Verification of Qualifications

for Employees and Agents

Compliance Policy #904

Boulder Community Hospital will use due care not to delegate substantial discretionary authority to individuals whom the Hospital knows, or should know through the reasonable exercise of due diligence, has a propensity to engage in illegal activities.

Responsibility: All Hospital Personnel

PROCEDURE

Requirements for All Employees and Independent Contractors The Hospital shall not employ or contract with any person or entity who has been convicted of a criminal offense related to health care or who has been debarred, excluded or is otherwise ineligible from participating in any federal or state health care program, including without limitation, Medicare, Medicaid and CHAMPUS or TRICARE, within the past ten years.  Persons excludednfrom a federal or state health care program who have been reinstated may be considered for employment upon proof of reinstatement.  All applicants for employment and potential independent contractors shall be required to discloseany criminal conviction of a health care offense and any exclusion from a federal or state health care program.  Failure to disclose such information, whether intentional or inadvertent or the provision of false or misleading information, shall be grounds for immediate termination of the employment or independent contract relationship.

New Employee/Independent Contractor Screening

In addition to the regular employment screening requirements for all applicants for employment or other contractual relationships at the Hospital, applicants for the positions listed below shall be subject to a background
check as described in this policy:

  • All Department Directors, Assistant Department Directors and Managers
  • All members of Senior Management, including Chief Executive Officer and Vice Presidents
  • All Physician Medical Directors as designated by the Compliance Committee
  • All billing supervisors and other billing personnel with discretionary authority to make billing decisions
  • Any other persons who have discretionary authority to make decisions that may involve compliance with the law or oversight over any aspect of the Hospital's compliance program, as designated by the Compliance Committee orthe Director of Human Resources.

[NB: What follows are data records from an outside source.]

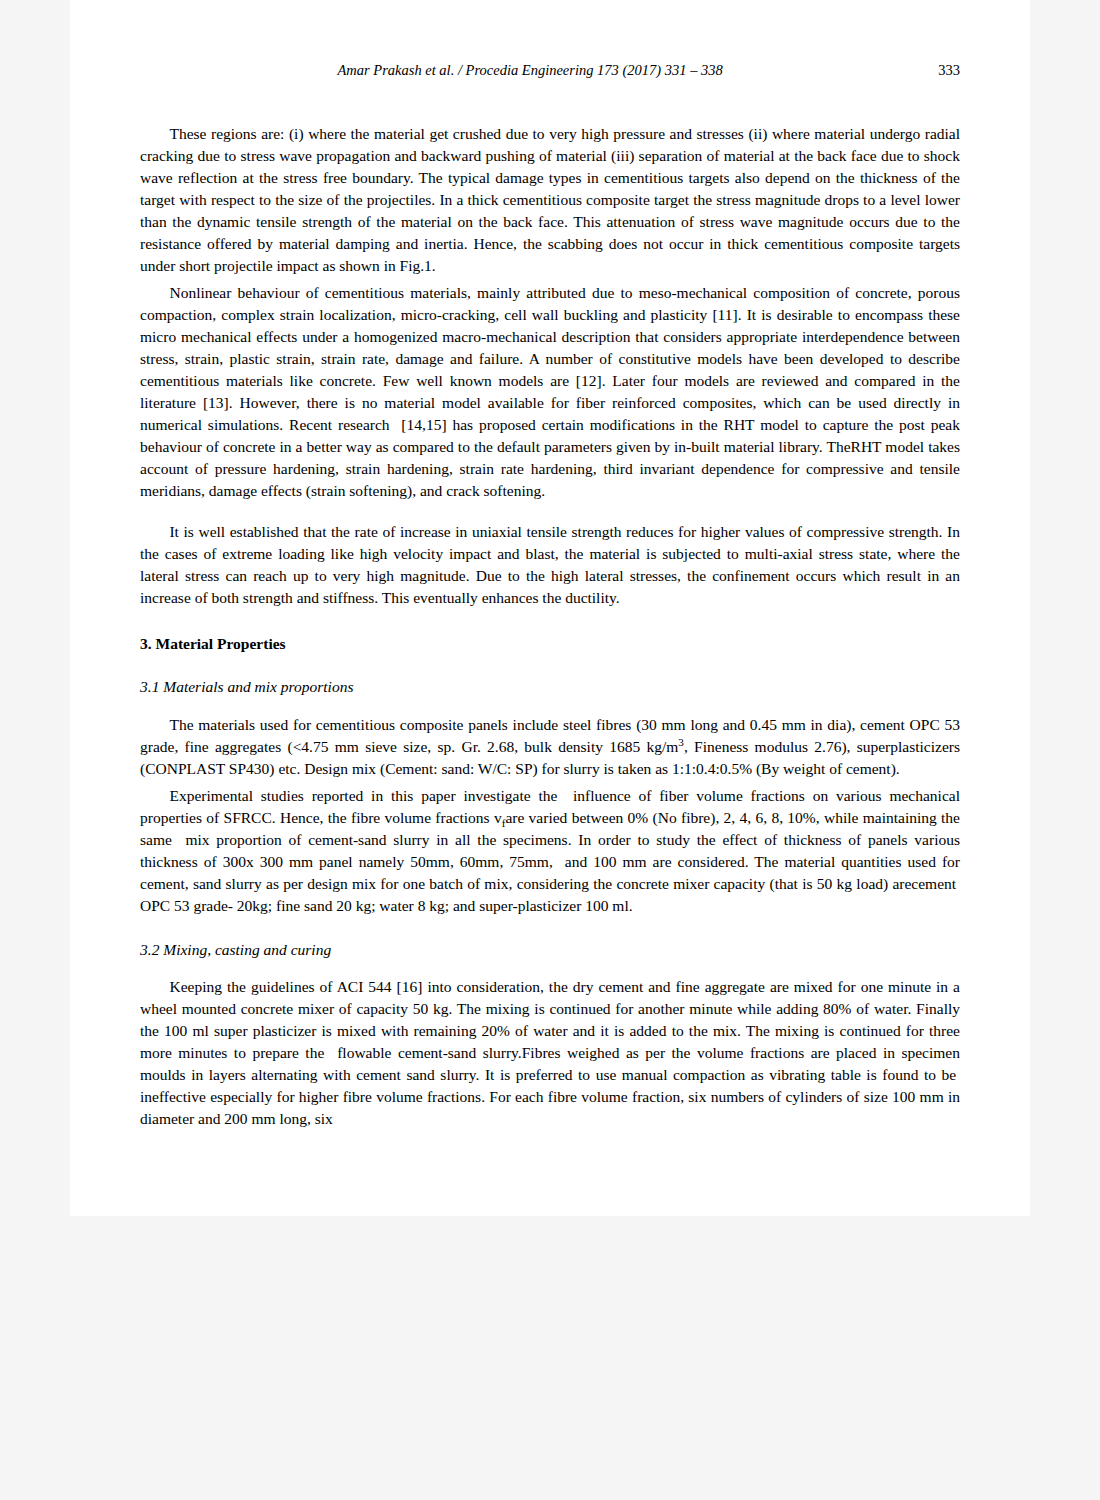Amar Prakash et al. / Procedia Engineering 173 (2017) 331 – 338 333
These regions are: (i) where the material get crushed due to very high pressure and stresses (ii) where material undergo radial cracking due to stress wave propagation and backward pushing of material (iii) separation of material at the back face due to shock wave reflection at the stress free boundary. The typical damage types in cementitious targets also depend on the thickness of the target with respect to the size of the projectiles. In a thick cementitious composite target the stress magnitude drops to a level lower than the dynamic tensile strength of the material on the back face. This attenuation of stress wave magnitude occurs due to the resistance offered by material damping and inertia. Hence, the scabbing does not occur in thick cementitious composite targets under short projectile impact as shown in Fig.1.
Nonlinear behaviour of cementitious materials, mainly attributed due to meso-mechanical composition of concrete, porous compaction, complex strain localization, micro-cracking, cell wall buckling and plasticity [11]. It is desirable to encompass these micro mechanical effects under a homogenized macro-mechanical description that considers appropriate interdependence between stress, strain, plastic strain, strain rate, damage and failure. A number of constitutive models have been developed to describe cementitious materials like concrete. Few well known models are [12]. Later four models are reviewed and compared in the literature [13]. However, there is no material model available for fiber reinforced composites, which can be used directly in numerical simulations. Recent research [14,15] has proposed certain modifications in the RHT model to capture the post peak behaviour of concrete in a better way as compared to the default parameters given by in-built material library. TheRHT model takes account of pressure hardening, strain hardening, strain rate hardening, third invariant dependence for compressive and tensile meridians, damage effects (strain softening), and crack softening.
It is well established that the rate of increase in uniaxial tensile strength reduces for higher values of compressive strength. In the cases of extreme loading like high velocity impact and blast, the material is subjected to multi-axial stress state, where the lateral stress can reach up to very high magnitude. Due to the high lateral stresses, the confinement occurs which result in an increase of both strength and stiffness. This eventually enhances the ductility.
3. Material Properties
3.1 Materials and mix proportions
The materials used for cementitious composite panels include steel fibres (30 mm long and 0.45 mm in dia), cement OPC 53 grade, fine aggregates (<4.75 mm sieve size, sp. Gr. 2.68, bulk density 1685 kg/m3, Fineness modulus 2.76), superplasticizers (CONPLAST SP430) etc. Design mix (Cement: sand: W/C: SP) for slurry is taken as 1:1:0.4:0.5% (By weight of cement).
Experimental studies reported in this paper investigate the influence of fiber volume fractions on various mechanical properties of SFRCC. Hence, the fibre volume fractions vfare varied between 0% (No fibre), 2, 4, 6, 8, 10%, while maintaining the same mix proportion of cement-sand slurry in all the specimens. In order to study the effect of thickness of panels various thickness of 300x 300 mm panel namely 50mm, 60mm, 75mm, and 100 mm are considered. The material quantities used for cement, sand slurry as per design mix for one batch of mix, considering the concrete mixer capacity (that is 50 kg load) arecement OPC 53 grade- 20kg; fine sand 20 kg; water 8 kg; and super-plasticizer 100 ml.
3.2 Mixing, casting and curing
Keeping the guidelines of ACI 544 [16] into consideration, the dry cement and fine aggregate are mixed for one minute in a wheel mounted concrete mixer of capacity 50 kg. The mixing is continued for another minute while adding 80% of water. Finally the 100 ml super plasticizer is mixed with remaining 20% of water and it is added to the mix. The mixing is continued for three more minutes to prepare the flowable cement-sand slurry.Fibres weighed as per the volume fractions are placed in specimen moulds in layers alternating with cement sand slurry. It is preferred to use manual compaction as vibrating table is found to be ineffective especially for higher fibre volume fractions. For each fibre volume fraction, six numbers of cylinders of size 100 mm in diameter and 200 mm long, six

The background check required by this policy shall may include any of at least the following, which are appropriate for the position in question, as determined by the Director of Human Resources or the Compliance Committee:

1. Verification of licenses

2. Verification of education

3. Verification of past employment

4. Verification of all references provided by the applicant (A specific number of personal and professional references may be required for certain positions)

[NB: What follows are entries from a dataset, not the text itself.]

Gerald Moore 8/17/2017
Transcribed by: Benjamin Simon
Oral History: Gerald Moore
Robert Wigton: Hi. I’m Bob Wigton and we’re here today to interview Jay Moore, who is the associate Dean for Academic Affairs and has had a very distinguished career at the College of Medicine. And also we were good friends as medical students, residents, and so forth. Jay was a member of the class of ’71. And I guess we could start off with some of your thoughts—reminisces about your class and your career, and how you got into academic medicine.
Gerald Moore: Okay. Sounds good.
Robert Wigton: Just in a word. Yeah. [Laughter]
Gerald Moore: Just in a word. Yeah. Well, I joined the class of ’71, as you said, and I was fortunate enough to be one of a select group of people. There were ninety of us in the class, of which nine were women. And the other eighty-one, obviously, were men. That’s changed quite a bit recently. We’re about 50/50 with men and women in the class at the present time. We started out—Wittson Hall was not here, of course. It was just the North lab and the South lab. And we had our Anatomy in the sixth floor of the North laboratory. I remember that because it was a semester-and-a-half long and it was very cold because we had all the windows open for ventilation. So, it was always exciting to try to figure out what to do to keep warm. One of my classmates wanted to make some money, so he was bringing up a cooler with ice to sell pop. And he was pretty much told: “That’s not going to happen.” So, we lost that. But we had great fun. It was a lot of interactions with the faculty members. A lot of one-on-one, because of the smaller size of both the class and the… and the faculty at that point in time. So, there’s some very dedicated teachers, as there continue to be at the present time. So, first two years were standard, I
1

5. Verification of continuing education and appropriate education and training for the position applied for

6. Credit check

7. Criminal background check

8. Query of the following databases, as applicable:

  • Cumulative Sanction Report published by the Office of Inspector General
  • General Services Administration list of debarred federal contractors
  • Health Care Fraud and Abuse Data Collection data base
  • National Practitioner Data Bank

In the event the background check reveals any evidence of previous improper conduct or a propensity to commit such conduct, the Hospital shall not employ or contract with the individual without the written approval of the Compliance Officer.